Information shown Block Start

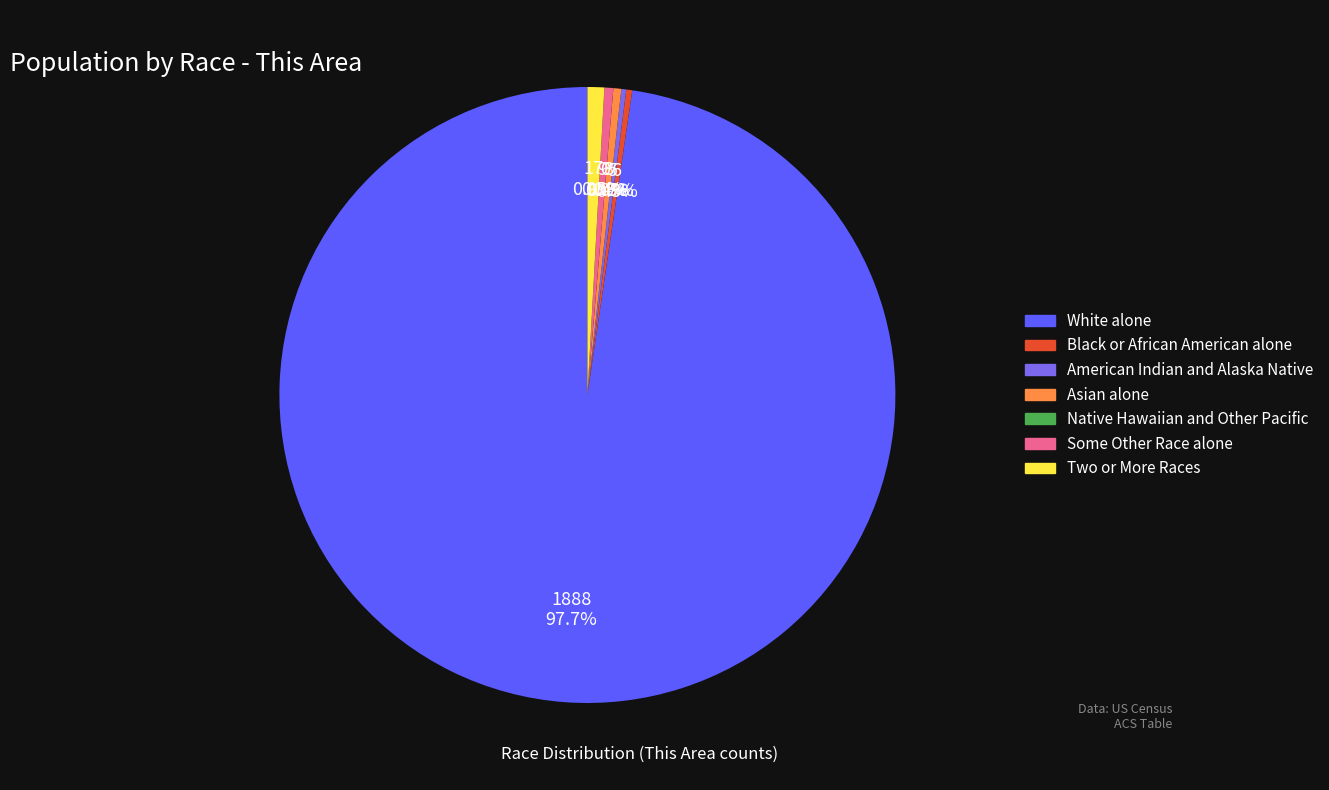

What is the change in value from White alone to American Indian and Alaska Native?

-1883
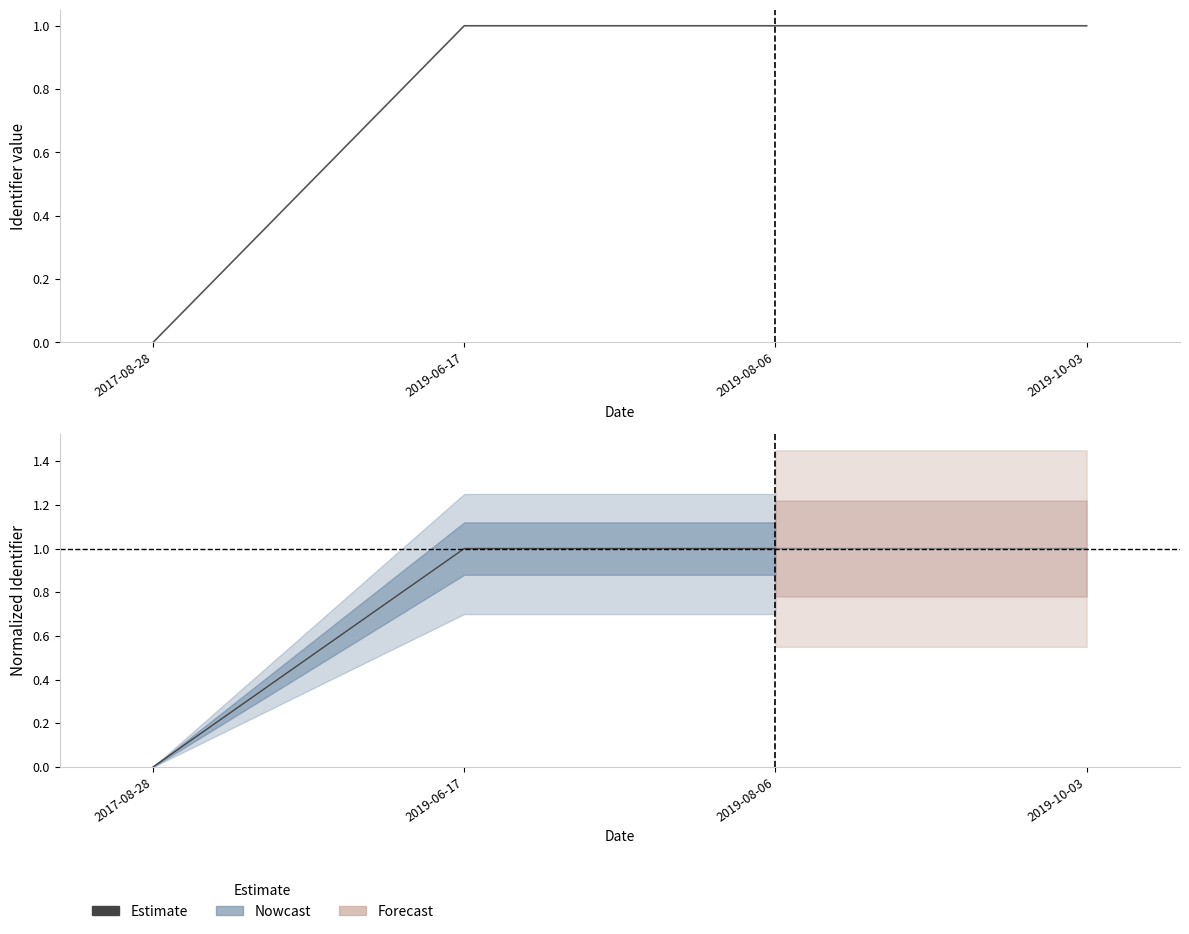

What is the value of the 2nd point from the left?

1.0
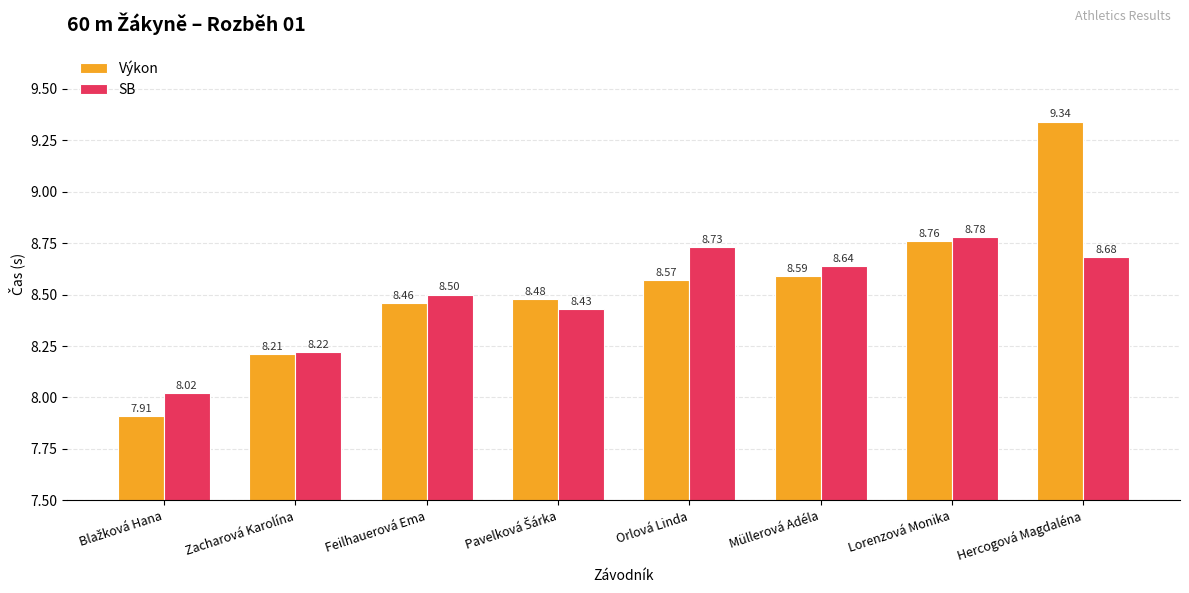

Where does the Výkon series first go above 8?

Zacharová Karolína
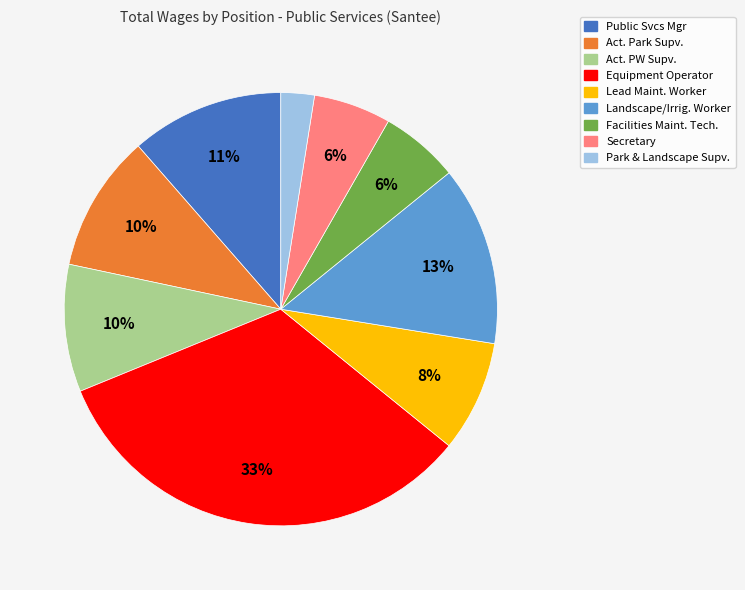

Is there a majority slice in this chart?

No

Information shown Block End

▶ _Task details_
Copy the material above word for word, leaving out the pictures.

▶ _Response box_
What is the change in value from White alone to American Indian and Alaska Native?

-1883

What is the value of the 2nd point from the left?

1.0

Where does the Výkon series first go above 8?

Zacharová Karolína

Is there a majority slice in this chart?

No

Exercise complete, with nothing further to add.